Monroe: He had a great vision about Hanoi. He thought of us in the same way he thought of the Alice Cooper band. He showed us the difference between an amateur and a professional. Every night you don’t necessarily feel like, “All right, everything’s great. Let’s go rock ‘n’ roll.” You’ve got to psych yourself up to that. He came to see the band live at first, and then he came to meet us. He wanted to meet me first, just to talk about the live performance. Like, how many times did I climb up on the P.A.? I was like, I don’t know. Maybe two or three. He said, “I counted seven.” So what? “Well, it kind of loses its effect.” And stuff like that from live performance, like what you do with your hands. “People follow your hands.”

And then we went into the studio and did a lot of preproduction and it was very thorough. He really got into the process, like really hands-on, and he loved the band and loved our sense of humor. He was like one of us. So it was a great recording experience and a big learning process for me. Stuff that I still use today, in many ways.
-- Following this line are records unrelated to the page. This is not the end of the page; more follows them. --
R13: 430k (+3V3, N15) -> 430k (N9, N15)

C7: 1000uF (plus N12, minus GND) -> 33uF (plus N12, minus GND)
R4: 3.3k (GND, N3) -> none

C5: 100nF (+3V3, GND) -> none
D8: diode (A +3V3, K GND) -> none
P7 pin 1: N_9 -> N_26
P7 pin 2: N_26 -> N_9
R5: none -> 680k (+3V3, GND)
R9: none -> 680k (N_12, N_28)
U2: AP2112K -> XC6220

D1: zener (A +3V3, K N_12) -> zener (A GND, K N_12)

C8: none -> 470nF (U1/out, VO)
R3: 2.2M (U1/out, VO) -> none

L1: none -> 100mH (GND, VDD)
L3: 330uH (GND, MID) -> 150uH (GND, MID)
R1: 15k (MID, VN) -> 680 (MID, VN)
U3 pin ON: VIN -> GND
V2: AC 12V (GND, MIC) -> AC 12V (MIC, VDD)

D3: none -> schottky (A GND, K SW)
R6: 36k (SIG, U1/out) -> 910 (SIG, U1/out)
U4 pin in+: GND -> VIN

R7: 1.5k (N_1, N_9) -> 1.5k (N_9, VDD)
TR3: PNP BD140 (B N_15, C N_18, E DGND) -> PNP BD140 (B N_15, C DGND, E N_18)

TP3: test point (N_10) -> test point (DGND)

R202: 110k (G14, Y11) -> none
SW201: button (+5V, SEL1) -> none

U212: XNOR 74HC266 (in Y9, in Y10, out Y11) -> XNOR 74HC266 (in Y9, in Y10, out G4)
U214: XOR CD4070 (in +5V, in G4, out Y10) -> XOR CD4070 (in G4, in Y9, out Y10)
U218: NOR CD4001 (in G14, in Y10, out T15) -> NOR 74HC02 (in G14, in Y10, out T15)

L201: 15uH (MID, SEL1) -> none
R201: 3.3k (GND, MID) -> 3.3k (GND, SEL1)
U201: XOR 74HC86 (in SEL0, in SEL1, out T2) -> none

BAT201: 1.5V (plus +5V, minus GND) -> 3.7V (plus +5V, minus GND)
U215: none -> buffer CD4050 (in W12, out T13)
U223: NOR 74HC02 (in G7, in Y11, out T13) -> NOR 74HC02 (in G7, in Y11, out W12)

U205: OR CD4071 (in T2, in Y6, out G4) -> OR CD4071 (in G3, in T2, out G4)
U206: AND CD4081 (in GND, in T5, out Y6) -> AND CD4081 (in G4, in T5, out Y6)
When the accident happened [Hanoi Rocks drummer Razzle was killed in a 1984 drunk driving accident with Mötley Crüe singer Vince Neil at the wheel], and Hanoi broke up, he was totally devastated and really mad at the whole thing. Because he really wanted to work with us and really felt that we were like the Alice Cooper band, and we were gonna do many albums together in the future. But fate had other plans.

Obviously, losing Razzle that was incredibly tough. A lot of people know his name because of the tragic way he passed. But what did you love about making music with Razzle? What was cool about being in a band with him?

Monroe: He was a great guy, in the first place. And the way he played, he reminded me of Keith Moon and Neal Smith from the Alice Cooper band. He came to the first audition where we checked him out in platform boots. That’s going to be hard to play drums with platform boots on! Technically, he wasn't the greatest drummer, but he had great attitude and we knew he’d evolve. And he had a cool style.

Him and Sami, back in the day, like on the Back to Mystery City album, there were no click tracks, they would just play it live. It was living and breathing. You listen to the tempos, some of the songs, like “Until I Get You,” that song slowly speeds up towards the end. You don't notice it, but you can feel it. That was the chemistry and the magic in the band. It was a perfectly flawed kind of chemistry, and it was great. And he was a dear friend. If I was going through a rough patch, he'd come up to me and say, “I can tell you're in a bad place, but it’ll be all right, you'll be okay.”

He’d been in a speed-metal kind of band before and he had like two bass drums, and we were like, “Double kick drums, no way.” He brought a second bass drum to a show, and at the venue we took the other pedal off before the show, and he was pissed off. But after that he realized it wasn’t our kind of thing. But he was a fantastic drummer and really had his own style and human touch. He and Sami together were a perfect rhythm section.